I’m going to make a suggestion — you can build most SaaS startups with Python.
As the SaaS ecosystem continues to grow, you’ll find products that cater to a variety of different use cases; from health and fitness to meeting and scheduling. Yet despite the myriad use cases out there, most of the SaaS startups have a similar architecture. There’s a webapp or a mobile app which the users interact with, and databases which store their data. From there, the data is used for a variety of different purposes like deriving insights through analytical queries, or performing something more involved using statistical or machine learning models. Finally, these insights are then presented to the users within the application and to the internal stakeholders as reports and dashboards, or used to perform data-driven tasks such as provide recommendations or augment the user’s experience of the product.
The technology stacks of the startups tend to be varied, too. Every language brings with itself an ecosystem of tools and libraries. These could be libraries for creating webapps, intreacting with databases, performing asynchronous tasks, analysing data, and so on. Some languages, over the years, have solidified their position as being the defacto at a particular task. Yet despite all of this, I’ll suggest that Python and it’s ecosystem is well-suited for most of what a SaaS startup needs.
Let’s begin by looking at the blueprint of a SaaS startup, from left to right.
Blueprint
The user interacts with the software through it’s application. This could be a website, a mobile app, or a wearable device. If you’re building a mobile app or a wearable device, you may use a language that’s native to that platform. In the case of a website, however, you have a variety of different options depending on what language you choose to build it with.

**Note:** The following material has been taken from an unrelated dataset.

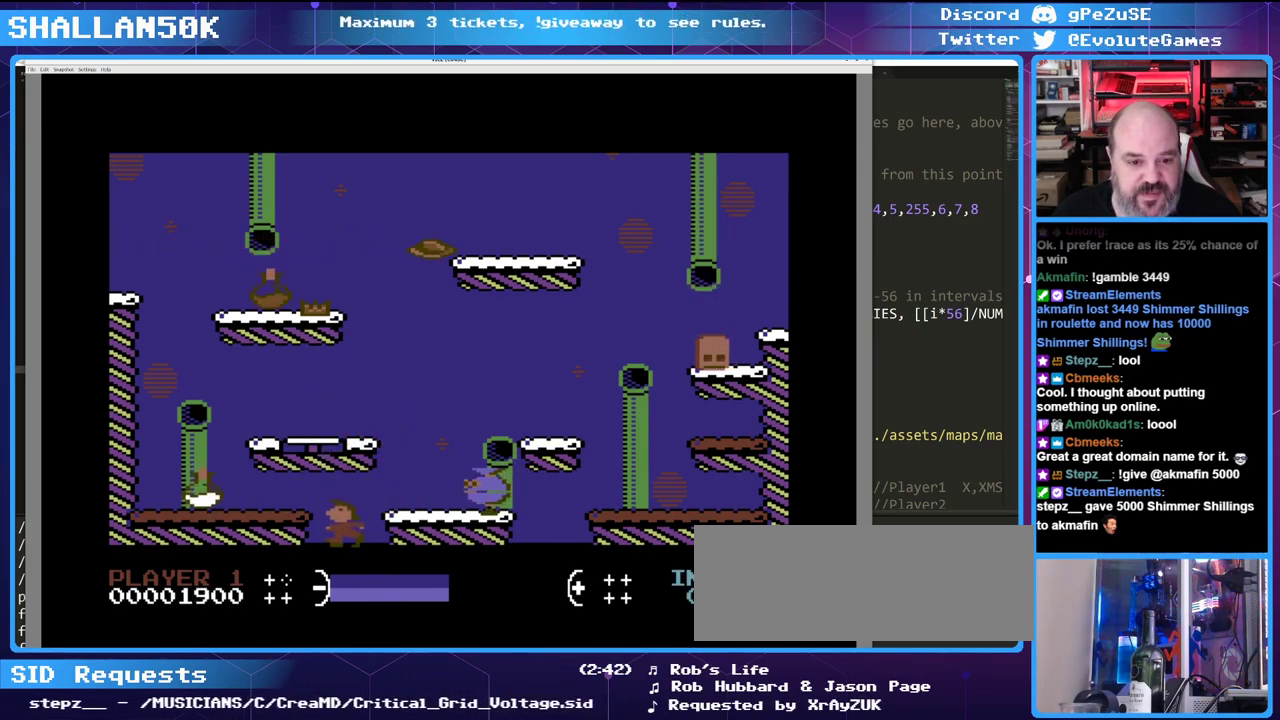
{"keys": ["left"], "events": []}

If you’re using Python, you have the option of choosing from among Flask, Django, or FastAPI. All three of these provide you with the capability to design fully-functioning websites. Django is a fully-featured framework with its own rendering engine and ORM. Flask and FastAPI are, on the other hand, libraries which allow you to pick and choose other libraries for relevant functionality. The Python ecosystem has matured libraries for common tasks such as SQLAlchemy and Peewee for interacting with databases, Jinja2 for templating, and so on. These can then be combined with Flask and FastAPI to build a fully-featured website.
The data from the applications can land in a variety of different places. It can end up in databases, in object stores, or with third-party service providers such as payment processors. Being able to access and query this data is what allows us to derive insights from it. The next step, thus, is to move this data into a system from where it can be queried and analysed.
Let’s move a step to the right and look at moving data.
Data from OLTP stores can be moved into a warehouse or a data lake either in real-time or in batches. If we were to move this data in real-time we’d rely on a framework like Debezium to read data from the database and write it to Kafka. This is an instance where a language such as Java is the standard; the Kafka and the surrounding ecosystem is written in Java. This change data could then be ingested into a data lake or a warehouse such as Snowflake, Redshift, Doris, etc.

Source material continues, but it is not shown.